As predictable, LG has launched the LG V20, the first phone to ship with Android 7.0 Nougat out of the box. The V20 will be available in LG’s home country of Korea later this month, and is expected to launch in India and other markets soon. There’s no word so far on the price of the LG V20.
The V20’s outward appearance is much closer to this year’s G5 than the V10. The flexible rubber back has been replaced by smooth aluminum with a fingerprint sensor/home button where your index finger naturally rests. A button on the phone’s right side lets you pop off that metal backplate and replace the phone’s battery in seconds, but this device isn’t at all “modular” like the G5.

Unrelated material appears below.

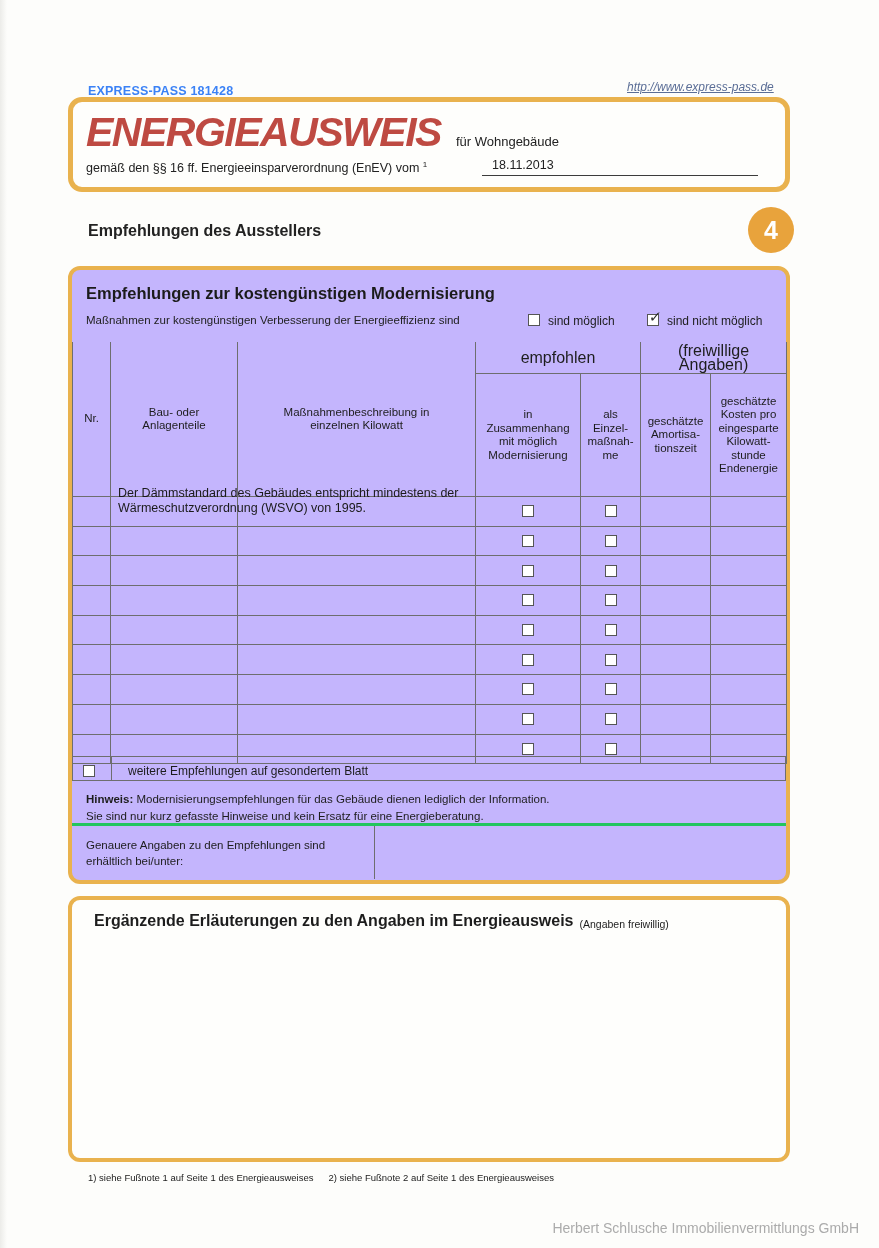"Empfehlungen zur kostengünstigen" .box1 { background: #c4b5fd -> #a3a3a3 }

LG V20 sports a 5.7 inch 2K display and is powered by Qualcomm Snapdragon 820 with 4 GB of RAM. In terms of camera, it sports a 16 MP dual camera at the back and is backed by a battery of 4,000 mAh capacity. The fingerprint sensor is located on the back as there is no home button on the device as is the case with many other smartphones.
LG V10 already comes with 5.7 inch 2K display, but is powered by Snapdragon 808 with 4 GB of RAM. V10 comes with a 16 MP camera at the back, but V20 comes with the dual 16 MP camera. V10 is backed by a Li-Ion battery of 3000 mAh capacity.

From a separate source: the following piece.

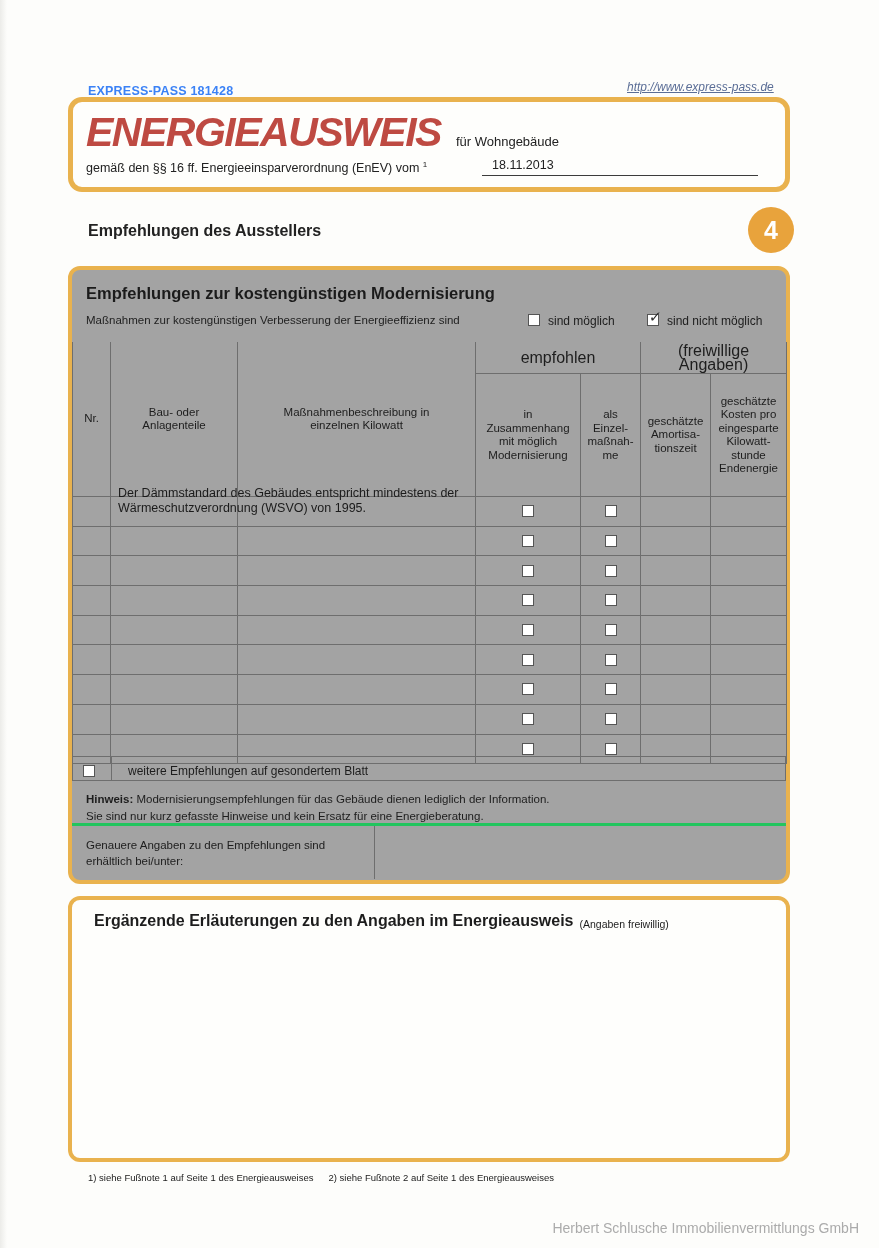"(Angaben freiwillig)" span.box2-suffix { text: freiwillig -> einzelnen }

LG has done away with the V10’s two selfie cameras. This time you get a single 5-megapixel f/1.9 wide angle shooter on the front. The dual-camera approach has instead been moved to the V20’s backside, which includes both a “standard angle” 16MP sensor with f/1.8 aperture and optical image stablization, plus a much wider 8MP camera with an aperture of f/2.8.

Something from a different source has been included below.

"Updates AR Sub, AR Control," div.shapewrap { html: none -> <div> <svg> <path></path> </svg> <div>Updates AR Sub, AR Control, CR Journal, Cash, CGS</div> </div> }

LG executives actually focused on the V20’s video recording more heavily than still shooting. Video stabilization is handled by Qualcomm’s Steady Record 2.0, which uses data from the phone’s gyroscope to minimize shake by cropping into the frame a bit. The company also claims that the V20 all but eliminates common video distortion like rolling shutter.
LG V20 is that it’s a powerful smartphone designed for audiophiles and those serious about creating content like videos and hi-fi audio recordings. Based on specs alone, it seems like a worthy successor to last year’s V10. Having a swappable battery is great, and it’s nice to see LG carrying that convenience forward. But the phone’s appearance has lost some of what made the original stand out, and it also lacks useful everyday protections like water resistance.